Dans le livre de Delphine de Vigan on pourra apprécier le regard porté sur les dérives de la société – un de ses romans précédents Les enfants sont roi dénonçait, quant à lui, les réseaux sociaux –, on pourra cependant lui reprocher une ambition romanesque trop limitée. Mais la littérature est aussi cela, un regard sur l’époque, une proposition morale. Je reconnais que me reconnaissant volontiers dans cette dénonciation du portable et autres objets transitionnels, je n’ai pas trouvé dans ce livre quelque chose qui m’aurait déplacé ; chacun sait qu’il est grandi davantage par ce qui le perturbe plutôt que par ce qui le conforte.
Alors, voilà simplement quelques passages du roman de Delphine de Vigan.

« Dans la moiteur de sa chambre, Thomas déplie son bras engourdi. Comme chaque jour avant de poser le pied par terre, avant d’allumer la lumière, d’étirer ses membres sous le drap, avant même d’être tout à fait réveillé, il cherche son téléphone. Depuis quand ce geste est-il devenu le premier de la journée ? Depuis quand dépose-il l’objet chaque soir si près de son visage, pour le garder ainsi, à toute heure de la nuit, à portée du regard et de la main ? […] Oui, il dort à côté de son téléphone, pour ne pas dire avec, et ce, depuis pas mal d’années » p.15.

« Son téléphone fait désormais office de montre, de minuteur, d’agenda, de calculatrice, d’appareil photo, de bulletin météo, de carnet de notes, de carte bleue, de ticket de bus, de lecture de musique et de podcasts radiophoniques… Autant d’occasions d’empoigner l’objet ou de le garder dans une poche. Sans compter tous les moments où il le manipule sans raison particulière, pour s’occuper des mains, comme il le faisait avec son paquet de cigarettes, lorsqu’il fumait encore » p. 184.

« Grégory : Se déconnecter, tu rêves. Depuis qu’on a dix ans, on a ce truc-là dans les mains. Et puis ça supposerait que nous sommes libres. Mais non seulement nous sommes addicts, mais nous sommes piégés. Nous avons besoin de nos téléphones pour tout » p. 259.

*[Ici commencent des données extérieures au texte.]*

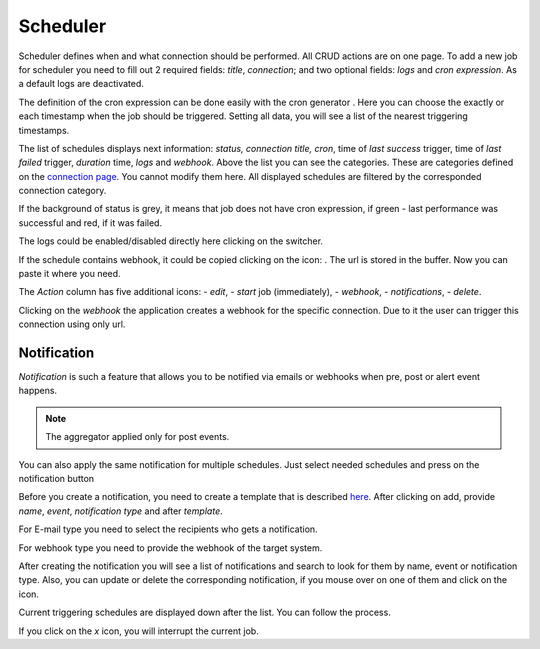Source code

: ##################
Scheduler
##################

Scheduler defines when and what connection should be performed. All CRUD
actions are on one page. To add a new job for scheduler you need to fill
out 2 required fields: *title*, *connection*; and two optional fields: *logs*
and *cron expression*. As a default logs are deactivated.

|image_1|

The definition of the cron expression can be done easily with the cron generator
|image10|. Here you can choose the exactly or each timestamp when the job should
be triggered. Setting all data, you will see a list of the nearest triggering timestamps.

|image11|

The list of schedules displays next information: *status, connection title, cron*,
time of *last success* trigger, time of *last failed* trigger, *duration* time, *logs*
and *webhook*. Above the list you can see the categories. These are categories defined
on the `connection page
<https://docs.opencelium.io/en/prod/usage/connections.html>`_. You cannot modify them
here. All displayed schedules are filtered by the corresponded connection category.

|image0|

If the background of status is grey, it means that job does not have cron expression,
if green - last performance was successful and red, if it was failed.

|image13|

The logs could be enabled/disabled directly here clicking on the switcher.

If the schedule contains webhook, it could be copied clicking on the icon: |image4|.
The url is stored in the buffer. Now you can paste it where you need.

The *Action* column has five additional icons: |image10| - *edit*, |image3|- *start* job (immediately),
|image1| - *webhook*, |image2| - *notifications*, |image14| - *delete*.

Clicking on the *webhook* the application creates a webhook for the specific connection.
Due to it the user can trigger this connection using only url.

Notification
"""""""""""""""""

*Notification* is such a feature that allows you to be notified via emails or webhooks when
pre, post or alert event happens.

.. note::
	The aggregator applied only for post events.

You can also apply the same notification for multiple schedules. Just select needed schedules and
press on the notification button |image24|

|image5|

Before you create a notification, you need to create a template that is described `here
<https://docs.opencelium.io/en/prod/management/notification_template.html>`_.
After clicking on add, provide *name*, *event*, *notification type* and after *template*.

|image6|

For E-mail type you need to select the recipients who gets a notification.

|image7|

For webhook type you need to provide the webhook of the target system.

After creating the notification you will see a list of notifications and search to look for them
by name, event or notification type. Also, you can update or delete the corresponding notification,
if you mouse over on one of them and click on the icon.

Current triggering schedules are displayed down after the list. You can follow the process.

|image17|

If you click on the *x* icon, you will interrupt the current job.


.. |image_1| image:: ../img/schedule/-1.png
   :align: middle
.. |image0| image:: ../img/schedule/0.png
   :align: middle
.. |image1| image:: ../img/schedule/1.png
   :width: 30
.. |image2| image:: ../img/schedule/2.png
   :width: 30
.. |image3| image:: ../img/schedule/3.png
   :width: 30
.. |image4| image:: ../img/schedule/4.png
   :width: 30
.. |image5| image:: ../img/schedule/5.png
   :align: middle
   :width: 400
.. |image6| image:: ../img/schedule/6.png
   :align: middle
   :width: 400
.. |image7| image:: ../img/schedule/7.png
   :align: middle
   :width: 400
.. |image10| image:: ../img/schedule/10.png
   :width: 30
.. |image11| image:: ../img/schedule/11.png
   :align: middle
.. |image13| image:: ../img/schedule/13.png
   :align: middle
   :width: 400
.. |image14| image:: ../img/schedule/14.png
   :width: 30
.. |image17| image:: ../img/schedule/17.png
   :align: middle
.. |image20| image:: ../img/schedule/20.png
.. |image24| image:: ../img/schedule/24.png
   :width: 120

« Dans le métro, tous ces visages penchés sur leur téléphone.
Leurs écrans caressés de droite à gauche ou de haut en bas.
La succession infinie des images : danses, guerres, maquillage, témoignages, enfants tués, amputés et shampoing sponsorisé.
Leur conversation silencieuse, menée du bout des doigts, ou bruyantes, dans l’illusoire intimité des casques et des écouteurs.
Il paraît qu’avant, les gens lisaient des livres ou s’observaient. Je ne m’en souviens pas.
Parfois je fixe quelqu’un, longtemps, juste pour croiser un regard » p. 286.

« Ce temps vide, ce temps d’avant le smartphone, ce temps qu’il pouvait passer assis sur un canapé ou à une terrasse de café, le nez en l’air ou à regarder les gens passer, a été aboli. Ce temps non compté, non minuté, sans enjeu, sans crainte, sans empreinte, a disparu.
Englouti par un objet » p. 183.
« Nous sommes nostalgiques d’une vie qui n’a jamais été la nôtre ou si peu. La vie d’avant. Avant la numérisation du monde » p. 308.